The traditional video coding schemes vest in the encoder to exploit complex Motion Compensation (MC) and Rate-Distortion (R-D) optimization techniques and achieve considerable compression efficiencies. The standard encoders are thus significantly more complex than the decoder [1] and not ideal for mobile devices or miniature cameras which have limited computational resources. Distributed Video Coding (DVC) is a promising encoding strategy which was widely investigated in the last decades. The DVC paradigm proposes to shift most of the complex tasks involved in exploring the source redundancies from the encoder to the decoder. Based on the Wyner-Ziv (WZ) theorem [2], this shift should not affect the theoretical coding efficiencies compared to standard encoding schemes.

The DVC paradigm transfers the computational expensive motion compensation process from the encoder to the decoder, and predicts the WZ frames from the adjacent key-frames. This prediction is then used as Side Information (SI) to aid compression, by employing Turbo-Codes or Low-Density Parity-Check Accumulate (LDPCA) codes which can correct the SI and reconstruct the original WZ frame using only a sub-set of parity information, hence obtaining

compression. However, these channel codes use belief propagation algorithms which require a large number of floating point calculations to be repeated iteratively until they converge. Furthermore, since the quality of the SI is unpredictable, the WZ decoder has to run these codes several times for each bit-plane, requesting additional parity bits until it manages to correct the bit-plane successfully. This makes DVC architectures suffer from an excessive decoding delay relative to traditional video coding schemes.

Several techniques have been proposed to alleviate some of the complexity issue for DVC decoding and make it suitable for more practical scenarios. Early stopping criterions for LDPC codes and Turbo Codes were proposed in [3]-[5] and [6]-[7], respectively. These methods could determine, as early as possible, whether the transmitted parity bits are sufficient for the channel decoder to converge successfully. On the other hand, the authors in [8] adopt a hybrid rate control mechanism, where the encoder promptly transmits a minimum number of parity bits to prevent useless attempts of recovering the WZ bits using very few parity bits. Parallelized message-passing decoding algorithm for LDPCA codes, on a General Purpose Graphics Processing Unit (GPGPU) were considered in [9]-[10] to speed up convergence of LDPCA codes. Yet, an optimized decoder implementation which can achieve desirable performance on a multi-core processor, without using specialized hardware like GPGPU, still needs to be addressed [11].

The authors in [12] considered a parallel DVC architecture, where multiple bit-planes are decoded simultaneously on a multi-core CPU. Yet, the Gray-code or binary code representations used for these architectures have a non-uniform probability of mismatch across bit-planes, thus the Lower Significant Bit-planes (LSB) need more parity information and take longer to recover. For parallel DVC architectures, these uneven decoding times lead to a lower utilization since some processors are left idle waiting for the LSB to be decoded, reducing the potentially achievable speed up. This work presents an indexing scheme which can distribute the probability of mismatch more uniformly across bit-planes, with a minimal affect on the coding performance. All bit-planes can thus be recovered at approximately the same time, minimizing decoding delays. Simulation results show that the proposed method can reduce decoding delays by up to 32% compared to other parallel schemes [12], with a slight loss of 0.06dB in RD performance.

:::::

--- Task 1 ---
Please answer these questions about the passage on distributed video coding, each in a word or short phrase:
(a) On which theorem is the DVC paradigm based?
(b) What kind of algorithms do the channel codes use that require many floating point calculations?
(c) By up to what percentage does the proposed method reduce decoding delays compared to other parallel schemes?
--- Task 2 ---
In one to three sentences, explain why the passage on distributed video coding says parallel DVC architectures have lower utilization.

--- Information given ---
:::::

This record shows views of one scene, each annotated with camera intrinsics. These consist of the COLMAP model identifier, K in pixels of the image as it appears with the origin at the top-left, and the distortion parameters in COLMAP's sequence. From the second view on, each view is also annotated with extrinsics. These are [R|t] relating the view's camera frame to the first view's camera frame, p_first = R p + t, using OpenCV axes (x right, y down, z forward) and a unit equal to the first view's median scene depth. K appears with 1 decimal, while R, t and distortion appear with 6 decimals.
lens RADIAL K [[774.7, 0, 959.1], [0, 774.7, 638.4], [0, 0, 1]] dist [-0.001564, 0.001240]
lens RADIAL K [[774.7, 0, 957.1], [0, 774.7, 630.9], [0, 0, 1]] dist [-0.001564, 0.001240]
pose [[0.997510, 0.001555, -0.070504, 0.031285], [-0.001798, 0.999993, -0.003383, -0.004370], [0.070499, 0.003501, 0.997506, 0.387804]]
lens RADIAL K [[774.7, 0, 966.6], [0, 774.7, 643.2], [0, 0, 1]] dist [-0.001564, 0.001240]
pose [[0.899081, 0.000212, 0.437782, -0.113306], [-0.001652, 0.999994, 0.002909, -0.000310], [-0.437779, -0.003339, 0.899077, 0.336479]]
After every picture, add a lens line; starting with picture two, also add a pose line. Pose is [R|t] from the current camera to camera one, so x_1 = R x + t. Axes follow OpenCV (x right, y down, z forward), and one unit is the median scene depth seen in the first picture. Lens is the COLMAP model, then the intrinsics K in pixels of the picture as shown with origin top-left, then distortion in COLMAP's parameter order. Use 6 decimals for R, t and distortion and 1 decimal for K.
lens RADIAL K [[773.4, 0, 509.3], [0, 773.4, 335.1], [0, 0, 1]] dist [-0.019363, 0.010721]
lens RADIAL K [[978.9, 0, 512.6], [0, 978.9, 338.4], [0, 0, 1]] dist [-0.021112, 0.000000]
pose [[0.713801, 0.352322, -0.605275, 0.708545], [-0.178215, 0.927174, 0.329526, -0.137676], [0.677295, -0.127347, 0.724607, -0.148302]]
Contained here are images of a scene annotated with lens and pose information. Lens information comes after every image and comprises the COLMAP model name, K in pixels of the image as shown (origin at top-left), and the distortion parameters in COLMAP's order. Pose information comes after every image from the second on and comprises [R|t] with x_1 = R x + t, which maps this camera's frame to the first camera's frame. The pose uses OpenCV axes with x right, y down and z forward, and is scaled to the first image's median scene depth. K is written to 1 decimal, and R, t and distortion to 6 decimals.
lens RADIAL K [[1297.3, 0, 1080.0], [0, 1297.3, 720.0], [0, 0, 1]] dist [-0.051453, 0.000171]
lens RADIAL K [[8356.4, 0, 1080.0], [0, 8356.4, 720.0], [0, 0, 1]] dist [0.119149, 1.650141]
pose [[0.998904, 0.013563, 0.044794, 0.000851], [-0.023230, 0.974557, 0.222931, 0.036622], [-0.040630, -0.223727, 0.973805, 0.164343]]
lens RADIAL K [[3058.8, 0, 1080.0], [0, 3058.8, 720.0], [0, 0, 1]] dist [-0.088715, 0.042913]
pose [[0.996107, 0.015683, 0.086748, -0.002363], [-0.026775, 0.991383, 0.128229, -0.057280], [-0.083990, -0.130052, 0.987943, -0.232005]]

:::::

--- Answer box 1 ---
(a) The Wyner-Ziv (WZ) theorem.
(b) Belief propagation algorithms.
(c) 32%.

--- Answer box 2 ---
The Gray-code or binary code representations these architectures use have a non-uniform probability of mismatch across bit-planes, so the Lower Significant Bit-planes need more parity information and take longer to recover. Because of these uneven decoding times, some processors are left idle waiting for the LSB to be decoded, which lowers utilization and reduces the achievable speed up.